It even worked even on the RPi3B+ when I manually execute the init in the individual init phases. (see issue #1380 )
@tcurdt @neolit123 I was not able to reproduce it in my environment.
After looking at the traces I can see the difference. It breaks here https://github.com/kubernetes/kubernetes/blob/v1.13.3/cmd/kubeadm/app/phases/kubeconfig/kubeconfig.go#L235 which means that it was able to load configuration file.
However, on my machine it always exists here https://github.com/kubernetes/kubernetes/blob/v1.13.3/cmd/kubeadm/app/phases/kubeconfig/kubeconfig.go#L224 which means that configuration file doesn't exist.
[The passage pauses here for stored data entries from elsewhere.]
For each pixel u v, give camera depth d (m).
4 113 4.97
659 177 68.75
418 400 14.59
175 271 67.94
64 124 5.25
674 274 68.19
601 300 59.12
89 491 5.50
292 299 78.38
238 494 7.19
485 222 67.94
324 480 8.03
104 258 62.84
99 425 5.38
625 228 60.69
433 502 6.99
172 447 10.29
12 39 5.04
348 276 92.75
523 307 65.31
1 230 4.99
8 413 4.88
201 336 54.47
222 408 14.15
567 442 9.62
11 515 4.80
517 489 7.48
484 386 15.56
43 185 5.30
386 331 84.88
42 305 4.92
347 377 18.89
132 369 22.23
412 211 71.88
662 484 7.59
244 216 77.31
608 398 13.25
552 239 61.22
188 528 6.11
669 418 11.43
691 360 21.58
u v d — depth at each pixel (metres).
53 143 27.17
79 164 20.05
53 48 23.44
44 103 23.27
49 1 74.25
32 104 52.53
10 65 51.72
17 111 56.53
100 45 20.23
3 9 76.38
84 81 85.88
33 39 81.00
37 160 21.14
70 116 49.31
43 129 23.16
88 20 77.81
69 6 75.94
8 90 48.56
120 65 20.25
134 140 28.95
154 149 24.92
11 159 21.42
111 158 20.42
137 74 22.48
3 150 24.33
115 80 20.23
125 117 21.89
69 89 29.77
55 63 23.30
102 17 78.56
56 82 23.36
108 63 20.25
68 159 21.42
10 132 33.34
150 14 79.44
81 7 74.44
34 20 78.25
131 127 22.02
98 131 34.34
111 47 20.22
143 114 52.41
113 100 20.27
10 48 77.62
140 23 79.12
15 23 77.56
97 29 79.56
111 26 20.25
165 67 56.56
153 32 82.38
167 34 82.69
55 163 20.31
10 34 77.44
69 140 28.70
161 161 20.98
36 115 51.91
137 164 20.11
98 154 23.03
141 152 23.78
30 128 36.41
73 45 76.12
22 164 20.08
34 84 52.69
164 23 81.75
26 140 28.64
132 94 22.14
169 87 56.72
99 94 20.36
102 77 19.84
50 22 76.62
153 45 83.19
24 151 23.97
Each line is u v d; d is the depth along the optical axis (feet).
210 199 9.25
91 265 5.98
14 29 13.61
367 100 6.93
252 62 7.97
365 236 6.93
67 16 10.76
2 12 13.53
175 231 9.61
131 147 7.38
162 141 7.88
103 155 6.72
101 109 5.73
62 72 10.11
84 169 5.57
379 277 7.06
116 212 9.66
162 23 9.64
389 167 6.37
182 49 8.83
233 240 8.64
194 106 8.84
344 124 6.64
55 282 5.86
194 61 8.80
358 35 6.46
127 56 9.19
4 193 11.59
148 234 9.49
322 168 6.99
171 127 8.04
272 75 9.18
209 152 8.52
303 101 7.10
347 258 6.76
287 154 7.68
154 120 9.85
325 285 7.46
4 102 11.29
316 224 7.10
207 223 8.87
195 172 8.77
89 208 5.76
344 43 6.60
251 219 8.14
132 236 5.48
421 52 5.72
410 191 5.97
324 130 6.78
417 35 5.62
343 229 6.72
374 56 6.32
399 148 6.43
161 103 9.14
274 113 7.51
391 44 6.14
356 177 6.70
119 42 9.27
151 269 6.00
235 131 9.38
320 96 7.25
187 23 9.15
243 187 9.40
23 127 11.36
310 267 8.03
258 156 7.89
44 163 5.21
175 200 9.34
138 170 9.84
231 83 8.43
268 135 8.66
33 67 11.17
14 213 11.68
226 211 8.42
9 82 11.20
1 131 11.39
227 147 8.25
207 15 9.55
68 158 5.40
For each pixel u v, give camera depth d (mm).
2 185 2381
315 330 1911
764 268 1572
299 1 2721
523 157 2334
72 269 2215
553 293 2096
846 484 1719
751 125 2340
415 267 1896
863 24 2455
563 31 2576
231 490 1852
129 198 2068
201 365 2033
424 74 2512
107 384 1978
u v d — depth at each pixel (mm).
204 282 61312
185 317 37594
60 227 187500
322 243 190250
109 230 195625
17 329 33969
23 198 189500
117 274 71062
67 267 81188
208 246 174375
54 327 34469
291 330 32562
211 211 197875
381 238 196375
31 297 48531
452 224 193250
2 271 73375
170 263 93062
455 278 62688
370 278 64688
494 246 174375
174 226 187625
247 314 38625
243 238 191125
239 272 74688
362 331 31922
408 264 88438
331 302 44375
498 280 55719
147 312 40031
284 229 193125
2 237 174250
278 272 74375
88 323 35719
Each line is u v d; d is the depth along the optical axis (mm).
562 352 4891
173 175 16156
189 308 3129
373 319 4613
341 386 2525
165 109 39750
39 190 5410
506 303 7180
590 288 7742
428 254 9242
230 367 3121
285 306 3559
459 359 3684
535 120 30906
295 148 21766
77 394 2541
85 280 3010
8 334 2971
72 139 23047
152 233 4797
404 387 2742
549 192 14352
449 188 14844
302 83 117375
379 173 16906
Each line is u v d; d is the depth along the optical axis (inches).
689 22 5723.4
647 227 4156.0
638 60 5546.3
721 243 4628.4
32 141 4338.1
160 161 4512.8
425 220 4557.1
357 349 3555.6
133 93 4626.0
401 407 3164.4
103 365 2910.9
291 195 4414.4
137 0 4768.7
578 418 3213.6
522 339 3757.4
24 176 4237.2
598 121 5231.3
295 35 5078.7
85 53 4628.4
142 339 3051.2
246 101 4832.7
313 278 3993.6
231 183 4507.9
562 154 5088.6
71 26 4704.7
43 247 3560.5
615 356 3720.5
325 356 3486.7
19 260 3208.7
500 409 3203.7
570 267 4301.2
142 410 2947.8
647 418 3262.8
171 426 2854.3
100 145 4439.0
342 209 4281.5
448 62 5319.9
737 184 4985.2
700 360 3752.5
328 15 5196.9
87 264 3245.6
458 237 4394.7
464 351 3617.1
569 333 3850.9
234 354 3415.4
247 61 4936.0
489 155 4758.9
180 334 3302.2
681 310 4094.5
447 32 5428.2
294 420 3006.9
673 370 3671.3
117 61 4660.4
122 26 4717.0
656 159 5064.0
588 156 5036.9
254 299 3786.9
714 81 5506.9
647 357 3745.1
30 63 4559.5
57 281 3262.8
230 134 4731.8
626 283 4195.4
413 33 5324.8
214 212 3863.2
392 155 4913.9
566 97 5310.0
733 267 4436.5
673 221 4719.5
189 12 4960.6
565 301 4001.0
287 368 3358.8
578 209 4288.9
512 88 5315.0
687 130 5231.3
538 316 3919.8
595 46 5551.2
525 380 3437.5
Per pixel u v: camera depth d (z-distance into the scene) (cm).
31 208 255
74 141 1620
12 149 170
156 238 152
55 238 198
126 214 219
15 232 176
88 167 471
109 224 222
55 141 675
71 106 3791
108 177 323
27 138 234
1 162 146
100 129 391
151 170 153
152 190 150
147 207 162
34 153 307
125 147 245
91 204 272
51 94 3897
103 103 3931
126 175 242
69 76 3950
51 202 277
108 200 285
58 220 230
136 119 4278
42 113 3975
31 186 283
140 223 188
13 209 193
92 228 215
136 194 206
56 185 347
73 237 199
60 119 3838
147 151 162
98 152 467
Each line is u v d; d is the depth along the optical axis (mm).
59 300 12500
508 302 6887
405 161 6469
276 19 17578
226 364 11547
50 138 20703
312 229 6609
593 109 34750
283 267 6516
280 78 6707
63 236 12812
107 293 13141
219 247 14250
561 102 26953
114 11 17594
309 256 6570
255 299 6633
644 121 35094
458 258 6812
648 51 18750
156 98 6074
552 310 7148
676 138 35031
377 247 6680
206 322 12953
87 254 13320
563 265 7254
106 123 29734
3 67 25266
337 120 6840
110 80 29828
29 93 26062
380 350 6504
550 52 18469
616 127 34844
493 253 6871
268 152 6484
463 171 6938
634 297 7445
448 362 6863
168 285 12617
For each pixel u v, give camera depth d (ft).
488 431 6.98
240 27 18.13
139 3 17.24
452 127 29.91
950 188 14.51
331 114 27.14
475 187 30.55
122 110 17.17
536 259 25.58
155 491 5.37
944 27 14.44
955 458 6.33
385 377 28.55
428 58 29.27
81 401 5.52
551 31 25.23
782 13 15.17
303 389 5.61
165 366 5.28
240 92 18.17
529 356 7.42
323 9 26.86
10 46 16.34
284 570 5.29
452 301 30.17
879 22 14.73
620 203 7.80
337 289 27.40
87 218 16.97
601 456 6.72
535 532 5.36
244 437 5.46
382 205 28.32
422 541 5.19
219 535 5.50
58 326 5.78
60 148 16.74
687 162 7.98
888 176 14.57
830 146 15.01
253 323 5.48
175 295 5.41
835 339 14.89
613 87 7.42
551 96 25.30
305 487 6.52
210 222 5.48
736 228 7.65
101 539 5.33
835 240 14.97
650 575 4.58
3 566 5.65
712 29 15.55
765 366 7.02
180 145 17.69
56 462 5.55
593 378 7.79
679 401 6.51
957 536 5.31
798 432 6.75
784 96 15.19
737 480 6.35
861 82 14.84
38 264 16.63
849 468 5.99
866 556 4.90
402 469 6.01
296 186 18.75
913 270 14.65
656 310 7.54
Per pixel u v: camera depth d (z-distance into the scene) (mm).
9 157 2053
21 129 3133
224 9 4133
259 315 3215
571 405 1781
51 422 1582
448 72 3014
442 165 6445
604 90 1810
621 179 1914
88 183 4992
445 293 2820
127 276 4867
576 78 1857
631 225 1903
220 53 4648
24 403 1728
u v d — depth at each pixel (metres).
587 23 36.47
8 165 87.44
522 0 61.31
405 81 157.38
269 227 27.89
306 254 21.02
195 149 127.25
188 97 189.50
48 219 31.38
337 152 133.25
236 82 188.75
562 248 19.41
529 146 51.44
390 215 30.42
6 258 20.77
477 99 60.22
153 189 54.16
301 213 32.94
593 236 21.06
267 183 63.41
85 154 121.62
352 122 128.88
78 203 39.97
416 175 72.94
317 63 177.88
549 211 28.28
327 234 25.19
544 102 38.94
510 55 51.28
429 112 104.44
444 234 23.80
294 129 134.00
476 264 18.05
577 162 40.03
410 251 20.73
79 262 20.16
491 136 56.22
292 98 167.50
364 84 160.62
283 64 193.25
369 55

@tcurdt if you still have this issue reproducible can you do the following:
sudo kubeadm reset
sudo kubeadm init phase control-plane all --pod-network-cidr 10.244.0.0/16
sudo sed -i 's/initialDelaySeconds: [0-9][0-9]/initialDelaySeconds: 240/g' /etc/kubernetes/manifests/kube-apiserver.yaml
sudo sed -i 's/failureThreshold: [0-9]/failureThreshold: 18/g' /etc/kubernetes/manifests/kube-apiserver.yaml
sudo sed -i 's/timeoutSeconds: [0-9][0-9]/timeoutSeconds: 20/g' /etc/kubernetes/manifests/kube-apiserver.yaml
sudo ls /etc/kubernetes/
and show the output heresudo cat /etc/kubernetes/*.conf
and show the output here
P.S. This is very interesting issue. It would be great to find out its reason and fix it.
@bart0sh i suspect memory corruption on ARM - but this could be isolated to the RPI CPU. we've seen similar problems caused by the go compiler for ARM in older versions - e.g. illegal instructions.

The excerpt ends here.